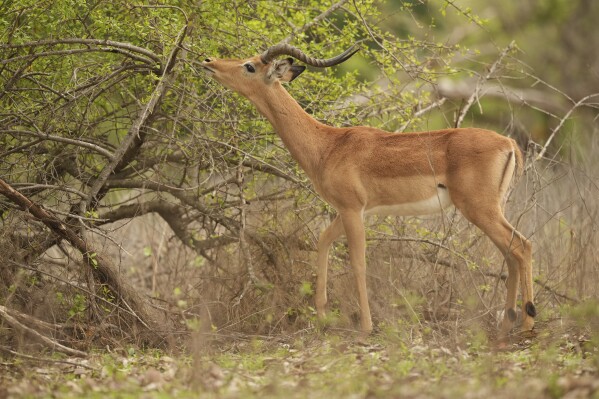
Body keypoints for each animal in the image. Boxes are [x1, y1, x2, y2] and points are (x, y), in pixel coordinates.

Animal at [204, 43, 536, 338]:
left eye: (249, 65)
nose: (208, 60)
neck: (327, 146)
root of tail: (508, 143)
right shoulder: (346, 211)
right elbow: (323, 242)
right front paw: (322, 318)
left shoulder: (352, 210)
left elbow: (358, 263)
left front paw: (365, 327)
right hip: (490, 210)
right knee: (511, 254)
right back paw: (506, 325)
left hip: (479, 209)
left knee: (521, 246)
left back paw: (527, 324)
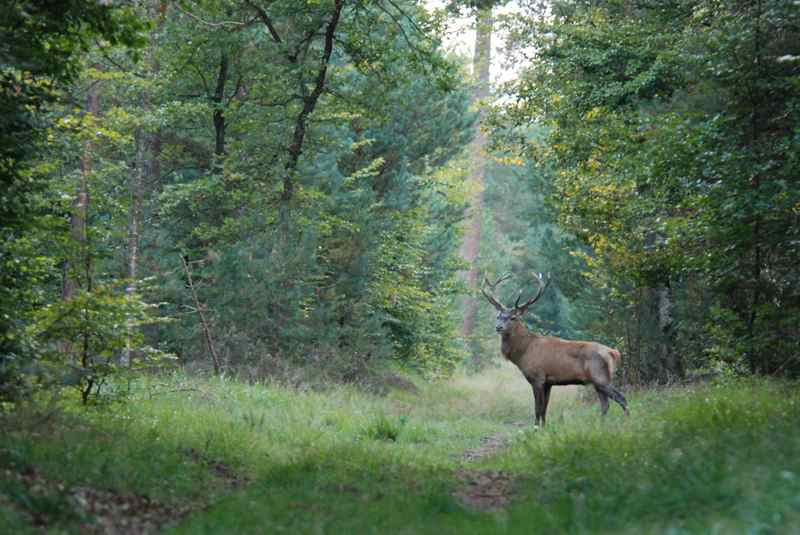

EXERCISE INSTRUCTIONS
What is needed is every line from the data above that includes the string "left", copied out.

TASK RESPONSE
left eye: (249, 65)
left shoulder: (352, 210)
left elbow: (358, 263)
left front paw: (365, 327)
left hip: (479, 209)
left knee: (521, 246)
left back paw: (527, 324)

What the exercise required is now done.